By default, Condor does all accounting on a per-user basis, and this accounting is primarily used to compute priorities for Condor's fair-share scheduling algorithms. However, accounting can also be done on a per-group basis. Multiple users can all submit jobs into the same accounting group, and all of the jobs will be treated with the same priority.
To use an accounting group, each job inserts an attribute into the job ClassAd which defines the accounting group name for the job. A common name is decided upon and used for the group. The following line is an example that defines the attribute within the job's submit description file:
+AccountingGroup = "group_physics"
The AccountingGroup attribute is a string, and it therefore must be enclosed in double quote marks. The string may have a maximum length of 40 characters. The name should not be qualified with a domain. Certain parts of the Condor system do append the value $(UID_DOMAIN) (as specified in the configuration file on the submit machine) to this string for internal use. For example, if the value of UID_DOMAIN is example.com, and the accounting group name is as specified, condor_userprio will show statistics for this accounting group using the appended domain, for example
Effective
User Name Priority
------------------------------ ---------
group_physics@example.com 0.50
user@example.com 23.11
heavyuser@example.com 111.13
...

________________________________________

DIRECTIONS
**a)** In the rows, substitute "spread" for "range" and write out the stretch from the line containing "Reading left to" through the end of the rows, leaving everything else unchanged. Omit the pictures from your answer.
**b)** Pick up the text on Condor accounting groups after its last line and continue it.

________________________________________

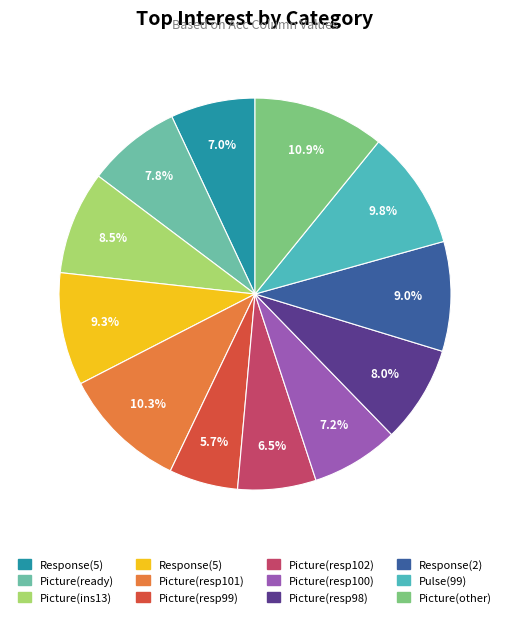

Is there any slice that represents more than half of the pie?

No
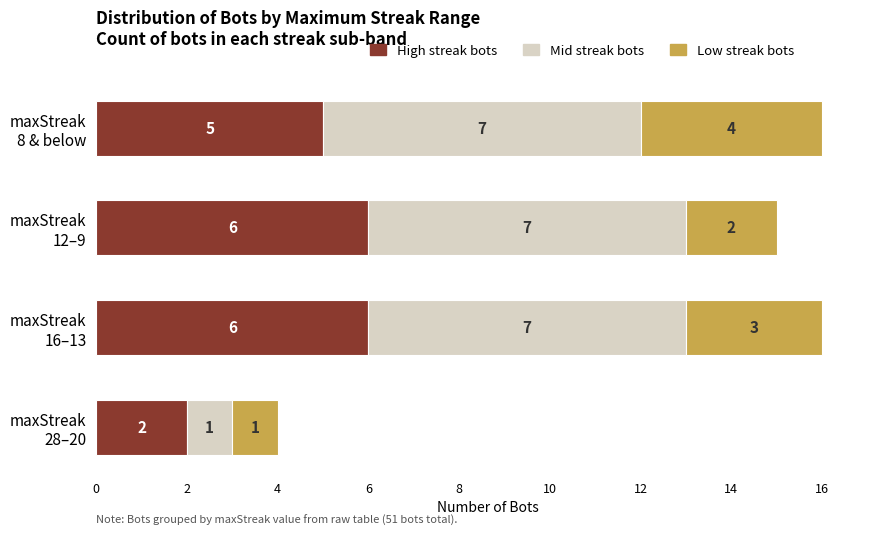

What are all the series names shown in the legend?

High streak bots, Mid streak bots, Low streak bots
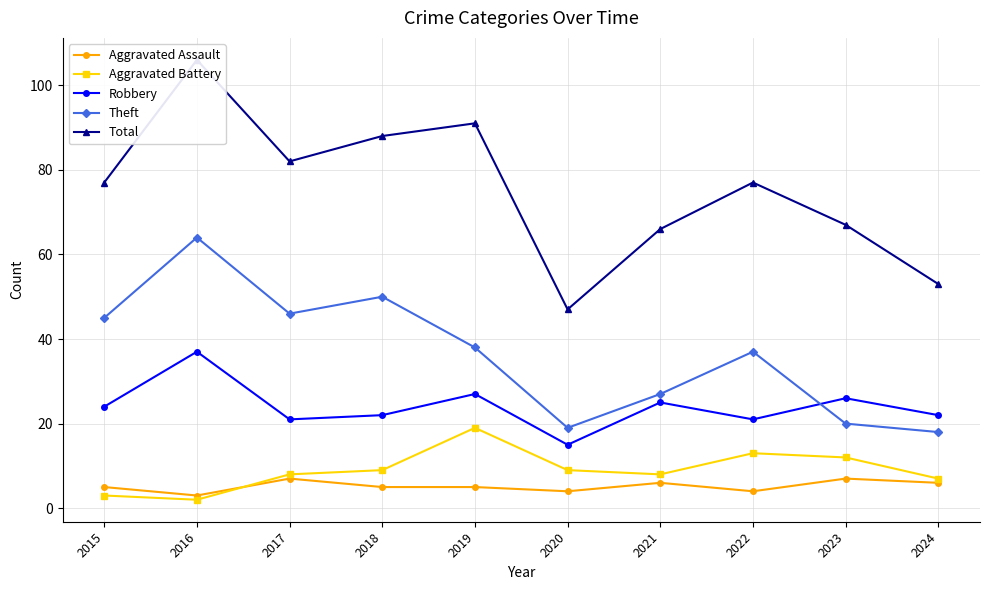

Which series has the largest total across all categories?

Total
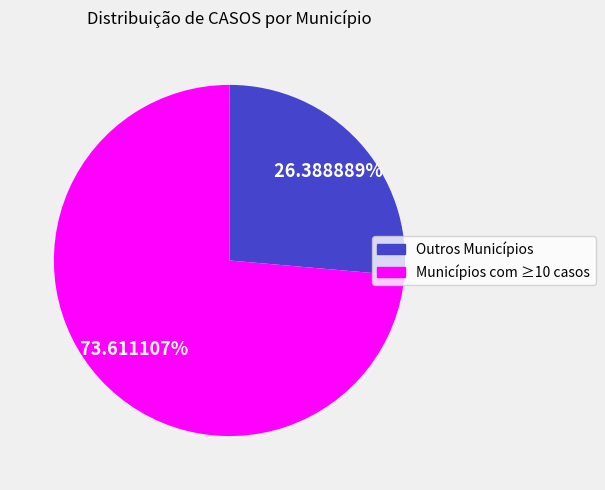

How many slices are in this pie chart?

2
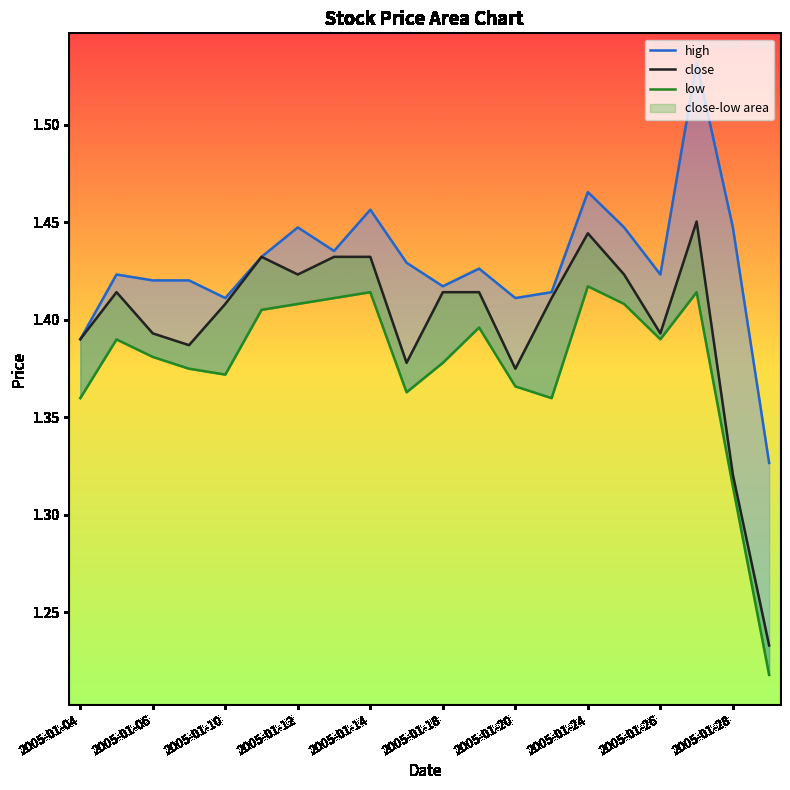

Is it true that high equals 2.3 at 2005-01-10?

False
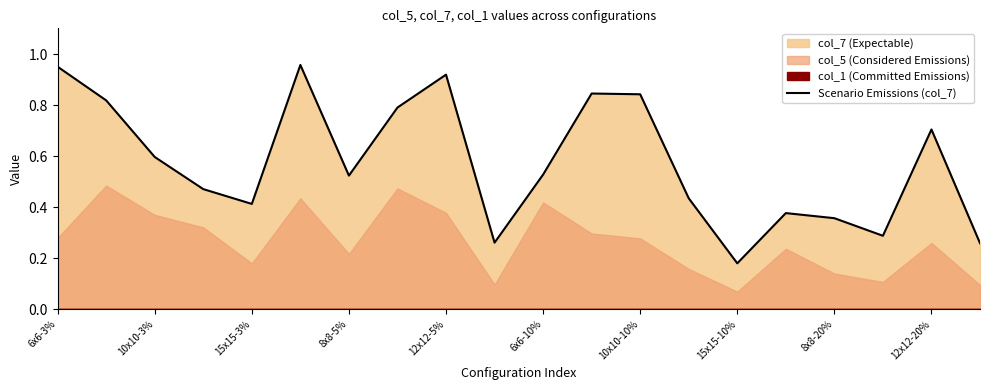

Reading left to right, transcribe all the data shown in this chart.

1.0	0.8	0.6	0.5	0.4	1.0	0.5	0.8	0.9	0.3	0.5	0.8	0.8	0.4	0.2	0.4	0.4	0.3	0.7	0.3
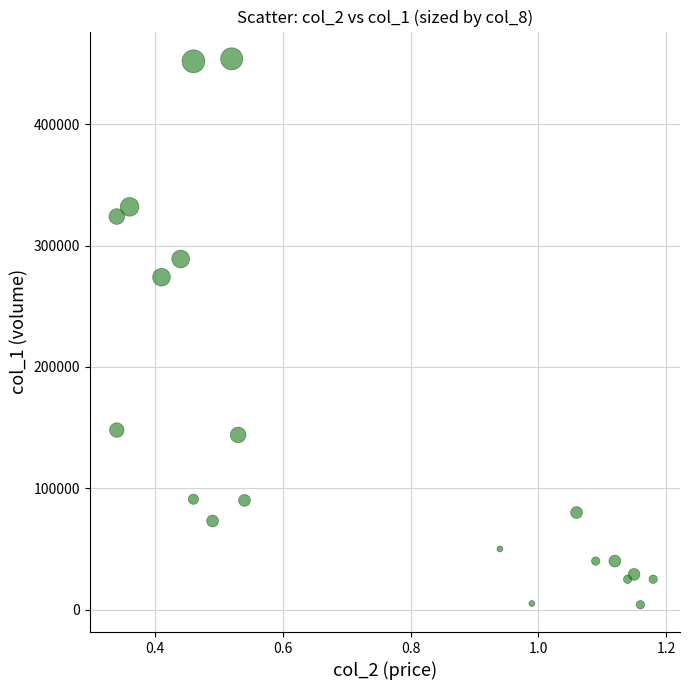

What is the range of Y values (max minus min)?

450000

________________________________________

RESPONSES PER TASK
**a)**
Reading left to right, transcribe all the data shown in this chart.

1.0	0.8	0.6	0.5	0.4	1.0	0.5	0.8	0.9	0.3	0.5	0.8	0.8	0.4	0.2	0.4	0.4	0.3	0.7	0.3

What is the spread of Y values (max minus min)?

450000

**b)**
Additionally, the condor_userprio command allows administrators to remove an entity from the accounting system in Condor. The -delete option to condor_userprio accomplishes this if all the jobs from a given accounting group are completed, and the administrator wishes to remove that group from the system. The -delete option identifies the accounting group with the fully-qualified name of the accounting group. For example
condor_userprio -delete group_physics@example.com
Condor removes entities itself as they are no longer relevant. Intervention by an administrator to delete entities can be beneficial when the use of thousands of short term accounting groups leads to scalability issues.
Note that the name of an accounting group may include a period (.). Inclusion of a period character in the accounting group name only has relevance if the portion of the name before the period matches a group name, as described in the next section on group quotas.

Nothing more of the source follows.